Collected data

[Start of section]

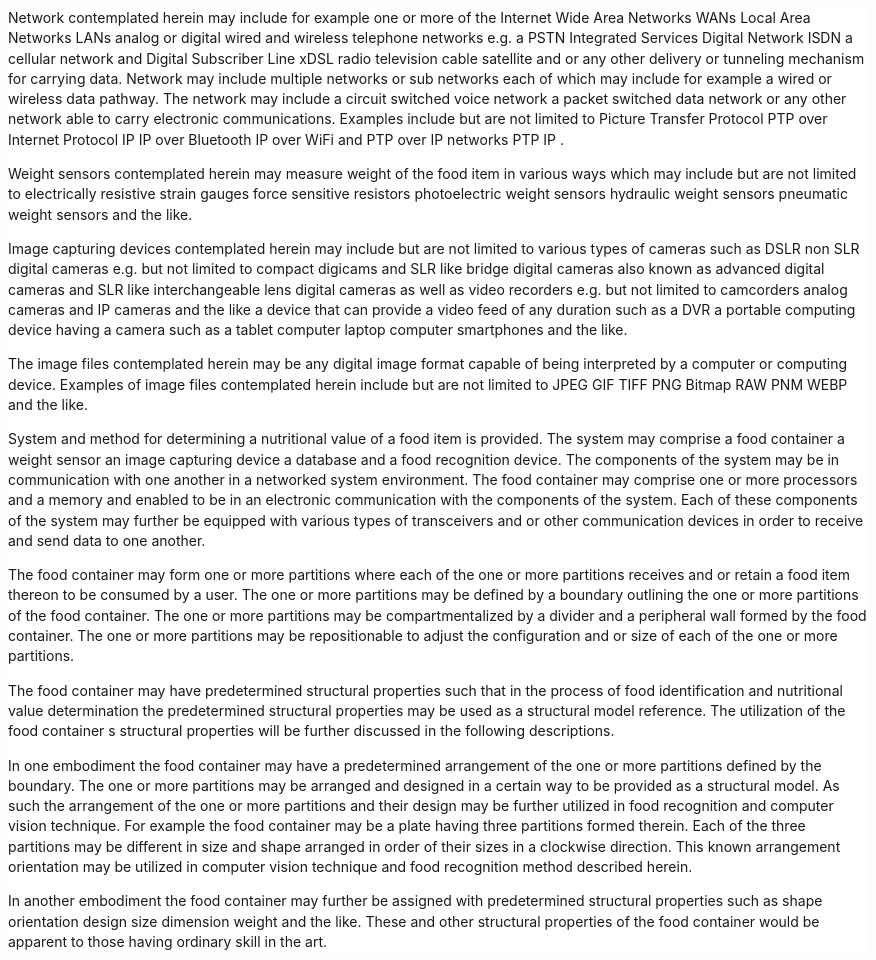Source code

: Network contemplated herein may include for example one or more of the Internet Wide Area Networks WANs Local Area Networks LANs analog or digital wired and wireless telephone networks e.g. a PSTN Integrated Services Digital Network ISDN a cellular network and Digital Subscriber Line xDSL radio television cable satellite and or any other delivery or tunneling mechanism for carrying data. Network may include multiple networks or sub networks each of which may include for example a wired or wireless data pathway. The network may include a circuit switched voice network a packet switched data network or any other network able to carry electronic communications. Examples include but are not limited to Picture Transfer Protocol PTP over Internet Protocol IP IP over Bluetooth IP over WiFi and PTP over IP networks PTP IP .

Weight sensors contemplated herein may measure weight of the food item in various ways which may include but are not limited to electrically resistive strain gauges force sensitive resistors photoelectric weight sensors hydraulic weight sensors pneumatic weight sensors and the like.

Image capturing devices contemplated herein may include but are not limited to various types of cameras such as DSLR non SLR digital cameras e.g. but not limited to compact digicams and SLR like bridge digital cameras also known as advanced digital cameras and SLR like interchangeable lens digital cameras as well as video recorders e.g. but not limited to camcorders analog cameras and IP cameras and the like a device that can provide a video feed of any duration such as a DVR a portable computing device having a camera such as a tablet computer laptop computer smartphones and the like.

The image files contemplated herein may be any digital image format capable of being interpreted by a computer or computing device. Examples of image files contemplated herein include but are not limited to JPEG GIF TIFF PNG Bitmap RAW PNM WEBP and the like.

System and method for determining a nutritional value of a food item is provided. The system may comprise a food container a weight sensor an image capturing device a database and a food recognition device. The components of the system may be in communication with one another in a networked system environment. The food container may comprise one or more processors and a memory and enabled to be in an electronic communication with the components of the system. Each of these components of the system may further be equipped with various types of transceivers and or other communication devices in order to receive and send data to one another.

The food container may form one or more partitions where each of the one or more partitions receives and or retain a food item thereon to be consumed by a user. The one or more partitions may be defined by a boundary outlining the one or more partitions of the food container. The one or more partitions may be compartmentalized by a divider and a peripheral wall formed by the food container. The one or more partitions may be repositionable to adjust the configuration and or size of each of the one or more partitions.

The food container may have predetermined structural properties such that in the process of food identification and nutritional value determination the predetermined structural properties may be used as a structural model reference. The utilization of the food container s structural properties will be further discussed in the following descriptions.

In one embodiment the food container may have a predetermined arrangement of the one or more partitions defined by the boundary. The one or more partitions may be arranged and designed in a certain way to be provided as a structural model. As such the arrangement of the one or more partitions and their design may be further utilized in food recognition and computer vision technique. For example the food container may be a plate having three partitions formed therein. Each of the three partitions may be different in size and shape arranged in order of their sizes in a clockwise direction. This known arrangement orientation may be utilized in computer vision technique and food recognition method described herein.

In another embodiment the food container may further be assigned with predetermined structural properties such as shape orientation design size dimension weight and the like. These and other structural properties of the food container would be apparent to those having ordinary skill in the art.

[End of section]

**EXERCISE GOAL:**
Produce the lines from the first line of the entries through the line that contains "Weight sensors contemplated", exactly, leaving the pictures behind.

**RESPONSE BOX:**
Source code

: Network contemplated herein may include for example one or more of the Internet Wide Area Networks WANs Local Area Networks LANs analog or digital wired and wireless telephone networks e.g. a PSTN Integrated Services Digital Network ISDN a cellular network and Digital Subscriber Line xDSL radio television cable satellite and or any other delivery or tunneling mechanism for carrying data. Network may include multiple networks or sub networks each of which may include for example a wired or wireless data pathway. The network may include a circuit switched voice network a packet switched data network or any other network able to carry electronic communications. Examples include but are not limited to Picture Transfer Protocol PTP over Internet Protocol IP IP over Bluetooth IP over WiFi and PTP over IP networks PTP IP .

Weight sensors contemplated herein may measure weight of the food item in various ways which may include but are not limited to electrically resistive strain gauges force sensitive resistors photoelectric weight sensors hydraulic weight sensors pneumatic weight sensors and the like.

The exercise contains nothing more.